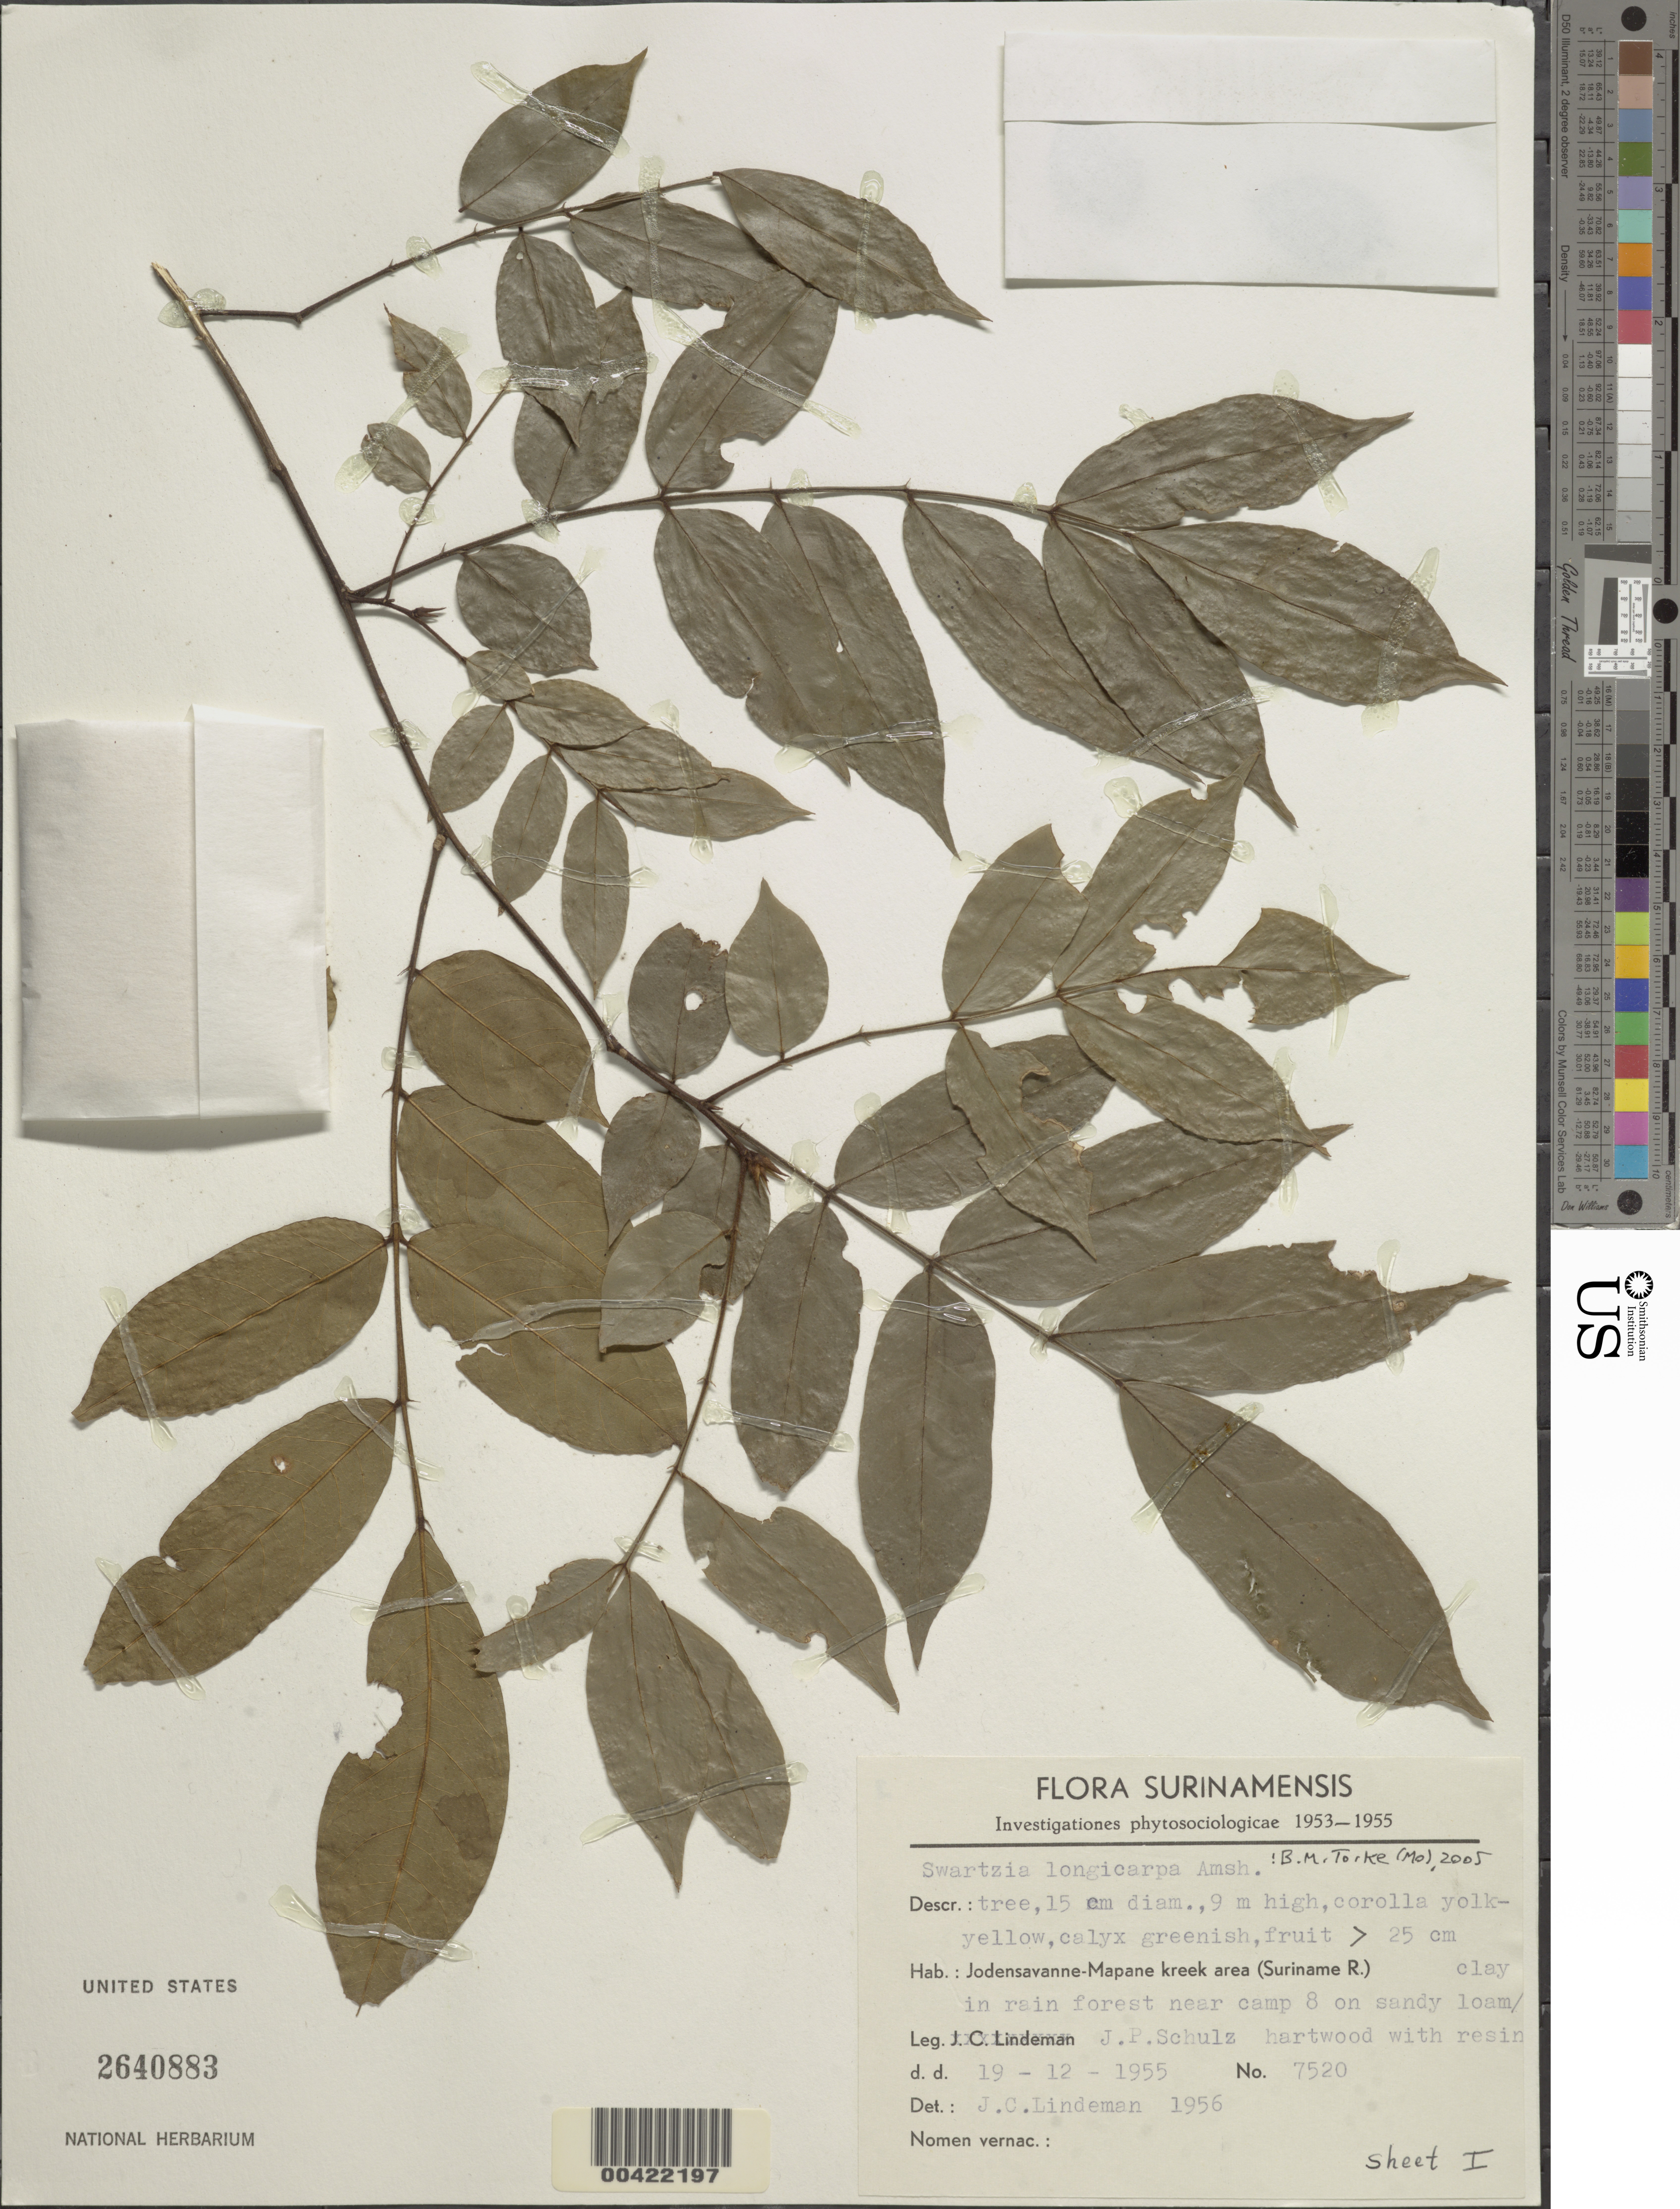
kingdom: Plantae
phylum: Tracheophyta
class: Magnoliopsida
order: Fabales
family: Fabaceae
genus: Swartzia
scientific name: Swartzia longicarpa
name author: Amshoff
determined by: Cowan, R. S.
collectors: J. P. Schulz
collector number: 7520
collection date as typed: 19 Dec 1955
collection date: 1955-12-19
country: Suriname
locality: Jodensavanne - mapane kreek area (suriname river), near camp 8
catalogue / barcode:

....

▶ What you will do
Report how many lines of the rows above contain the string "collection", with case counting. Give only the number.

▶ Response to the task
2